Суд обратил внимание на то, что данное дело касается запроса о выдаче, сделанного в контексте, когда и запрашиваемое государство, и Суд имели возможность принять решение со ссылкой на окончательное решение суда по уголовному делу, предусматривающее наказание в виде лишения свободы, которое было оставлено в силе после пересмотра в порядке надзора. Это необходимо отличать от контекста, где существует риск "вопиющего отказа в правосудии", который может наступить в ходе возможного разбирательства после выдачи запрашивающему государству (пункт 110 постановления). Доводы заявителя в соответствии со статьей 6 Конвенции в отношении разбирательства в Беларуси и с целью предотвращения его выдачи для исполнения приговора, состояли из двух частей. Во-первых, он утверждал, что тюремное заключение явилось результатом разбирательства по "сфальсифицированным" обвинениям и серьезных процессуальных нарушений.

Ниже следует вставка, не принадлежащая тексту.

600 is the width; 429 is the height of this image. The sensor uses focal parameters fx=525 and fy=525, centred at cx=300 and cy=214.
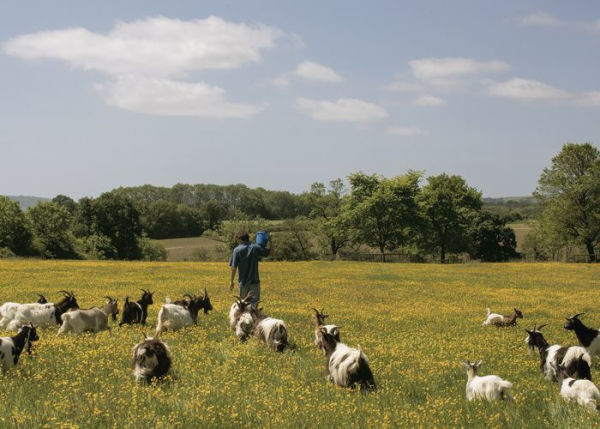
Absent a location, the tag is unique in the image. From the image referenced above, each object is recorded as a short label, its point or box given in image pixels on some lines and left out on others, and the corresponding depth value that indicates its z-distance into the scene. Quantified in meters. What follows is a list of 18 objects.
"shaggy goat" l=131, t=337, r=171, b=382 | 9.57
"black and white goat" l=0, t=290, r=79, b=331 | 14.78
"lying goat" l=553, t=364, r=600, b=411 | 8.36
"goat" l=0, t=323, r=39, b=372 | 10.02
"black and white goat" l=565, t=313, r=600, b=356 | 12.83
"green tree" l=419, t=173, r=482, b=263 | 87.44
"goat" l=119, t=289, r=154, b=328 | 15.70
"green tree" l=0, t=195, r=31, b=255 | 77.88
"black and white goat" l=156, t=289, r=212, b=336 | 14.86
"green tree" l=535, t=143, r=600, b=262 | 68.44
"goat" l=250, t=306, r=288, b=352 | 12.59
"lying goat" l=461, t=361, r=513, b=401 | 8.81
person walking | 15.20
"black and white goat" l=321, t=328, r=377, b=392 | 9.44
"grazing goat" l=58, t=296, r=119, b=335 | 14.25
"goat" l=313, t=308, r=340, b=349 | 10.92
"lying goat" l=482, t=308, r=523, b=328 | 18.62
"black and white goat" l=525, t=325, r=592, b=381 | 10.05
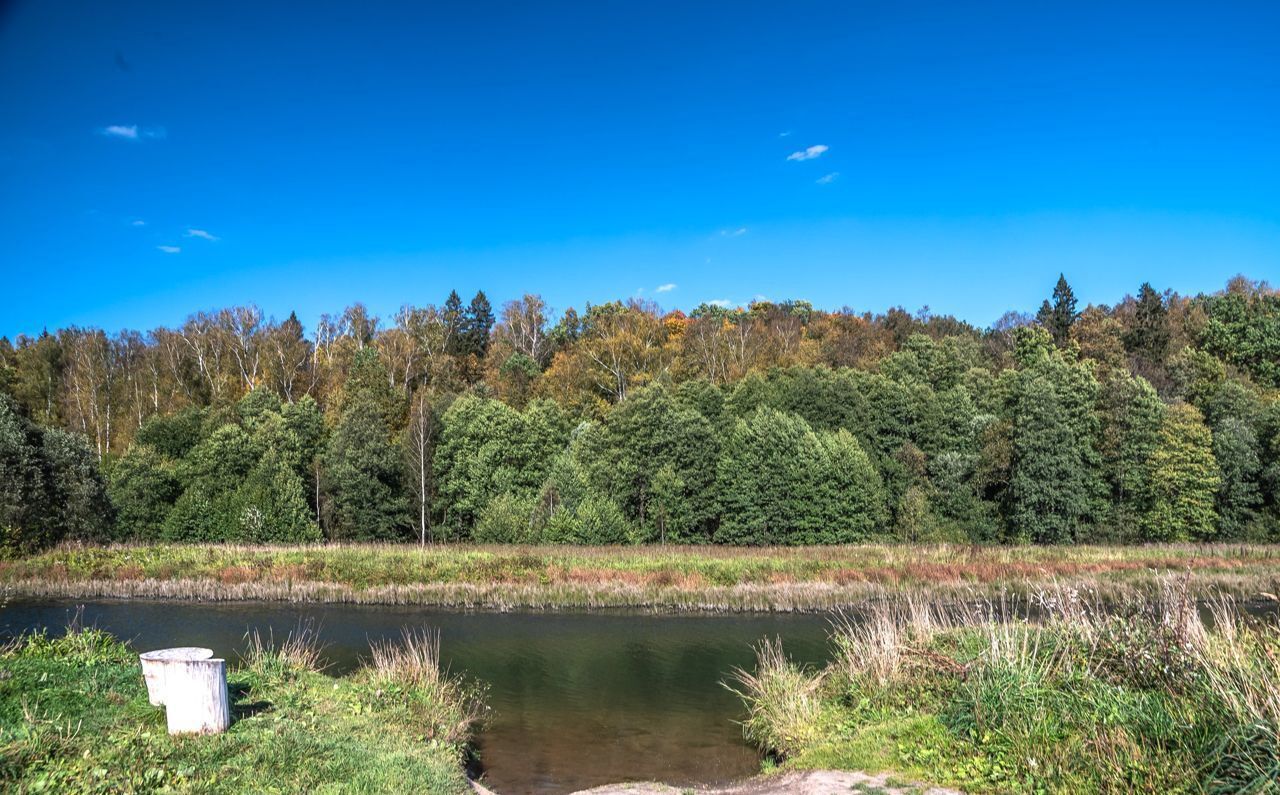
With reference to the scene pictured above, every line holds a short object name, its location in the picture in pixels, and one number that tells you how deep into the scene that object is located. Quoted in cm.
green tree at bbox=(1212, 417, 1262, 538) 4691
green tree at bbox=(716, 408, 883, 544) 4856
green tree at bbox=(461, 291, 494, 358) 7906
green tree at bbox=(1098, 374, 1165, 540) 4797
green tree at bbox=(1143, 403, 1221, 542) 4588
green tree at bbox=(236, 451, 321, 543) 4838
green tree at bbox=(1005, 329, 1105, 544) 4641
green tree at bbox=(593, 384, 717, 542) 5103
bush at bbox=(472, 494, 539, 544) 4771
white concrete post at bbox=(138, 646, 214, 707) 967
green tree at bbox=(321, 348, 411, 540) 5191
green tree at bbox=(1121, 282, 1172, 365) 6900
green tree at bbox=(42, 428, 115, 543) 3969
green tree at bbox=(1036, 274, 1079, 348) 8006
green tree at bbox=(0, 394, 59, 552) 3538
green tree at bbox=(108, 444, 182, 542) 5059
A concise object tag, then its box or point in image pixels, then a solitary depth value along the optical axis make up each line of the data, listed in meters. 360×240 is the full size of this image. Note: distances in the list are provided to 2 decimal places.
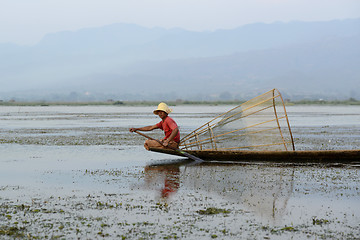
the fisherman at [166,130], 16.86
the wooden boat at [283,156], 16.75
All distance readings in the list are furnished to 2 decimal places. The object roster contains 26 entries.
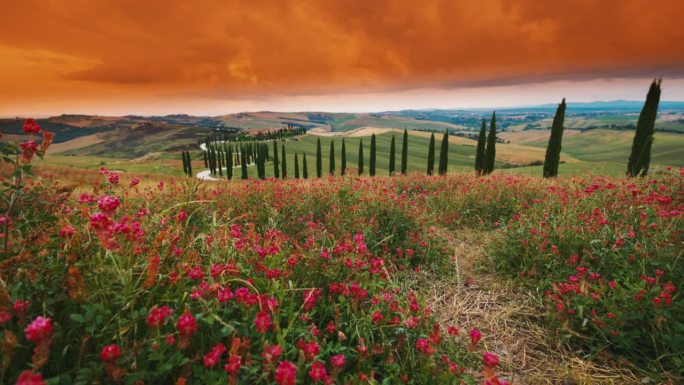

Во-вторых, он заявил, что, в связи с тем, что приговор в отношении него вынесен заочно, то статья 6 Конвенции будет нарушена, поскольку после его выдачи ему придется отбывать наказание в виде лишения свободы, назначенное в этих обстоятельствах, без получения нового определения обвинений, на этот раз - в его присутствии в суде.

Суд не смог не отметить, что большинство доводов заявителя в отношении несправедливости судебного разбирательства в Беларуси были представлены в российские суды, в лучшем случае, поверхностно. Тем не менее поскольку власти не заявили о неисчерпании внутригосударственных средств правовой защиты и не дали никаких конкретных комментариев в отношении белорусского законодательства и судебной практики, Суд рассмотрел эти аргументы и принял в качестве отправной точки мнение заявителя о белорусском законодательстве (пункт 112 постановления).